Хогарт увидел, наконец, зло. Зло, не опутанное тонким туманом противоречивых оценок, зло простое и грубое, как дубина убийцы. И бросился в бой.
Он сделал две гравюры: «Переулок Джина» и «Улица Пива». Первая обличала пьянство, другая же прославляла добрый английский напиток, действительно здоровый, хоть и не совсем безобидный. Гравюры шли по дешевой цене, поскольку, как писал Хогарт в объявлении о выпуске их в свет, они предназначались для того, «чтобы воздействовать на некоторые распространенные пороки, присущие низшим классам». Он, разумеется, не мог тешить себя иллюзией, что эти пороки свойственны только бедноте — кто, как не он, был автором «Современной полуночной беседы»! Но он знал и то, что богатые джентльмены пили испанские и французские вина, заботливо согретые или, напротив, охлажденные в соответствии с маркой и блюдом, к которому подавались; и уж если предпочитали джин, то голландский, высшей очистки, а не ядовитую бурду, продававшуюся в дешевых кабаках. Отдых или охота в поместьях, заботы врачей смягчали губительное действие горячительных напитков. А если же иной джентльмен все же спивался и умирал от белой горячки, то об этом старались не говорить вслух или же причисляли опустившегося господина к «низшим классам», превращали в изгоя.
Бедняки же пьянствовали и умирали на глазах друг у друга, улица издавна оставалась единственным прибежищем нищих пьяниц, и страшный их порок расцветал на глазах горожан, отваживавшихся заглядывать в смрадные переулки Уайт-Чепля, Чипсайда или самого Сити после захода солнца. Впрочем, и днем пили немало.
Трудно представить себе, однако, в натуре ту фантасмагорическую сцену, что разыгрывается на гравюре «Переулок Джина», хотя Хогарт, памятуя о будущих зрителях, не позволил себе полностью порвать с будничной действительностью. Каждый эпизод в отдельности вполне реален, и только нагромождение их на одном листе кажется чрезмерным. Гравюра буквально сочится джином, наполнена его густым и острым, дурманящим запахом; люди будто отражаются в мутном, кривом и дрожащем зеркале, затуманенном спиртными парами.
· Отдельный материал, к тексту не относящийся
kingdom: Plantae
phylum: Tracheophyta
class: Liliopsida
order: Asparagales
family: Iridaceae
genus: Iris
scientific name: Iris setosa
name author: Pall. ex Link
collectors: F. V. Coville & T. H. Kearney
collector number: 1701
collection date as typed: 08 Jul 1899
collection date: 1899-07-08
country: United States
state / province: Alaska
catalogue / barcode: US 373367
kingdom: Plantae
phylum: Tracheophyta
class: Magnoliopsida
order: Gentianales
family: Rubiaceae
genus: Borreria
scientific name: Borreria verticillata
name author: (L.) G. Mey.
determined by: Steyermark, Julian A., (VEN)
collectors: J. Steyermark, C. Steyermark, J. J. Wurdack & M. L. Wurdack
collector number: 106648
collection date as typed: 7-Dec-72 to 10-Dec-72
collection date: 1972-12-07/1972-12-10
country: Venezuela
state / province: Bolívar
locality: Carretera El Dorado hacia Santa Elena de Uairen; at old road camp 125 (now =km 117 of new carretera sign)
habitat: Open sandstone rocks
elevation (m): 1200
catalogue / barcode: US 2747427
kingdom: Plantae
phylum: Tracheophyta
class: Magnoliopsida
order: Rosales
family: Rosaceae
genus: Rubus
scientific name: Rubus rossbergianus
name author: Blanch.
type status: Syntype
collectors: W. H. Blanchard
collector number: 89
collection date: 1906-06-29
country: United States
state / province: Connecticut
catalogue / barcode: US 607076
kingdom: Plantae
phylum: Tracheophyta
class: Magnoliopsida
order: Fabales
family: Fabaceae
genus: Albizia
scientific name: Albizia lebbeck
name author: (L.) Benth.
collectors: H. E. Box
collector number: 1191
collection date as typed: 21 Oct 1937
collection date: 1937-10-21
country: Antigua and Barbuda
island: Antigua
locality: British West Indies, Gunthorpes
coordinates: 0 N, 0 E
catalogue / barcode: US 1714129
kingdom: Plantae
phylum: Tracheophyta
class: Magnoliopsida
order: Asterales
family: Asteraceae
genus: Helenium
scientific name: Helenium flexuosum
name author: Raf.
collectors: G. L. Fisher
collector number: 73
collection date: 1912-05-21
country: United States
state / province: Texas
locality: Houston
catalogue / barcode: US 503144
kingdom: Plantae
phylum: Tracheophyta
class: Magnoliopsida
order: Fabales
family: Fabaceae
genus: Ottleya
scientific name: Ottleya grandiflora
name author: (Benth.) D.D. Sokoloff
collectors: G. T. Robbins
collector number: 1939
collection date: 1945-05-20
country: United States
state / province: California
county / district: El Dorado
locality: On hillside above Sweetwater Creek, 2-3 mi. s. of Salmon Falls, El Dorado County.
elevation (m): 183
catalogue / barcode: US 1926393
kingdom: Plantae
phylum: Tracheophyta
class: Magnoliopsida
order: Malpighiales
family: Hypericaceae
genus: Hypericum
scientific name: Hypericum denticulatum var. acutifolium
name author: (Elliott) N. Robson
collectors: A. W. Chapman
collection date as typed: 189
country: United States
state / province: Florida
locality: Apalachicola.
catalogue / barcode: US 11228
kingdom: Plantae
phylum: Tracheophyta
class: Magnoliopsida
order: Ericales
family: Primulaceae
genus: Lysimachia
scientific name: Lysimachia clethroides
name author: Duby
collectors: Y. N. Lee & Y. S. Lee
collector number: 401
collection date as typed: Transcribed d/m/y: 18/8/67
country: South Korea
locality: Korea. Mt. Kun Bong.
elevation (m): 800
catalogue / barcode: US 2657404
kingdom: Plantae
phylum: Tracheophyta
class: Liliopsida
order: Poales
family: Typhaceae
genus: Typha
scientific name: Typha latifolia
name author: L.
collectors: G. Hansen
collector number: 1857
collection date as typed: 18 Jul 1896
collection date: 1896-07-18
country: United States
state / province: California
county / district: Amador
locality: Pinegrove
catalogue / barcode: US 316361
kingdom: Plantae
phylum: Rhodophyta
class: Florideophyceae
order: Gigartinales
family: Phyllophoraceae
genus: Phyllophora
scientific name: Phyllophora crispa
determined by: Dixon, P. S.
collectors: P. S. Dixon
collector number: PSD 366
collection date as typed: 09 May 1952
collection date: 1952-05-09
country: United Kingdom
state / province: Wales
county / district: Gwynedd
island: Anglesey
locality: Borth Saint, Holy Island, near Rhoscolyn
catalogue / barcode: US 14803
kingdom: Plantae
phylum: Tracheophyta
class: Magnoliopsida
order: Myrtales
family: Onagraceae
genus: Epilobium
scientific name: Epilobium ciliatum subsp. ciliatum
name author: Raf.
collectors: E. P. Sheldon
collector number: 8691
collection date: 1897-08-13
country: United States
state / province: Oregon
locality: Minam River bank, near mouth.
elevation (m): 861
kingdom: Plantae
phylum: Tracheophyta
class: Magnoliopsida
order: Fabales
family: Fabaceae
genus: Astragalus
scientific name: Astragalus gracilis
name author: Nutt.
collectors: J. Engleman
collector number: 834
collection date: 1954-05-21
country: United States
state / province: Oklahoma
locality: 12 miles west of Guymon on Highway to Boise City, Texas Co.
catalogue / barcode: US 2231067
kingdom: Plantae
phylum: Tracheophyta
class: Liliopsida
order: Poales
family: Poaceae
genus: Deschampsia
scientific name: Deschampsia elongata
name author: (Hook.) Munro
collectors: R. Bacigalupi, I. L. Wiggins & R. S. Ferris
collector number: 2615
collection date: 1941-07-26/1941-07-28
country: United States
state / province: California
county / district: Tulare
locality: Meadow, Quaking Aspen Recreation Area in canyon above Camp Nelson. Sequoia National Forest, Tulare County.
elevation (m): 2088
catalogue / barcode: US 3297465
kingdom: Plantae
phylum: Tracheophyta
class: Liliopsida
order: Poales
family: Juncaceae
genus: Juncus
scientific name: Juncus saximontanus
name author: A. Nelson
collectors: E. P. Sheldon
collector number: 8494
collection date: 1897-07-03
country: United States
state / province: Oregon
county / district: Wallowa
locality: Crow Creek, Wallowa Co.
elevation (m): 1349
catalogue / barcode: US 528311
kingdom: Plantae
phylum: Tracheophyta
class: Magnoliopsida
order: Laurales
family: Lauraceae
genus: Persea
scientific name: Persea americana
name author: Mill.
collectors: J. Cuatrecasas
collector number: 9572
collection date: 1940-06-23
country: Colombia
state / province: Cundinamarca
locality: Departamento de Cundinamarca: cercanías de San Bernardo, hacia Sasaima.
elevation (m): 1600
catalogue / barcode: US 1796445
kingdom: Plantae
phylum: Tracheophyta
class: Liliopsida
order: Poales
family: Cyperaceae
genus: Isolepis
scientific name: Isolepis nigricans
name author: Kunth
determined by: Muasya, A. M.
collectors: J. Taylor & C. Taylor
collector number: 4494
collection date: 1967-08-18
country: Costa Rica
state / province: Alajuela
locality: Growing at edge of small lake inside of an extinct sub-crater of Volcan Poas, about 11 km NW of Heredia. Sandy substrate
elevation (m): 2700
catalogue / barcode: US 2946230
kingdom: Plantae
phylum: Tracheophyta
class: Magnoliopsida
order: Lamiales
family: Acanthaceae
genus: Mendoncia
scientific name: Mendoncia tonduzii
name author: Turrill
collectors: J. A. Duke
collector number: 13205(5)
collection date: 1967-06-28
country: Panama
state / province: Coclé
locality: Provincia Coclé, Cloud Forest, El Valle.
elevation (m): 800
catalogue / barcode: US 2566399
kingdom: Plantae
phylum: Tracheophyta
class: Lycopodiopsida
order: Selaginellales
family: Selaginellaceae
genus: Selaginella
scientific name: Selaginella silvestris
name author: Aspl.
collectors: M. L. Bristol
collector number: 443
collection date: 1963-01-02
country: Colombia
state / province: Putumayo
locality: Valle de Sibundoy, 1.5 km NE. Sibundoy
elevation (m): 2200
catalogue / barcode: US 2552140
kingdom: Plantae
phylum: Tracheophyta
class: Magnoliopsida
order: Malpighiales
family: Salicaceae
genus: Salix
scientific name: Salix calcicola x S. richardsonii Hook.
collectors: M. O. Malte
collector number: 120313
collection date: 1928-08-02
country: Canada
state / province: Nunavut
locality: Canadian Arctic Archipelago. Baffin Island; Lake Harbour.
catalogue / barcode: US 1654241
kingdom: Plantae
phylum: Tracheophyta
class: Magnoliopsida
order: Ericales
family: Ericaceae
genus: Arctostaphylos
По счастью, сохранились рисунки, с которых делались офорты, рисунки, специально рассчитанные на дальнейшее гравирование, с четкими, сильно акцентированными линиями. Это очаровательные по живости лиц и поз, по горькому и очень человечному юмору листы, напоминающие печальные вымыслы Брейгеля. «Переулок Джина» и в рисунке безысходно мрачен, более того — карандаш точнее передает нервные, дисгармоничные ритмы движений, тоньше выражает пространство, в рисунке переулок кажется не выдуманным — при всей своей сочиненности он словно набросок с натуры. И даже мать, в скотском опьянении роняющая младенца и не замечающая, что малютка падает на камни, даже она заставляет поверить в реальность своего существования.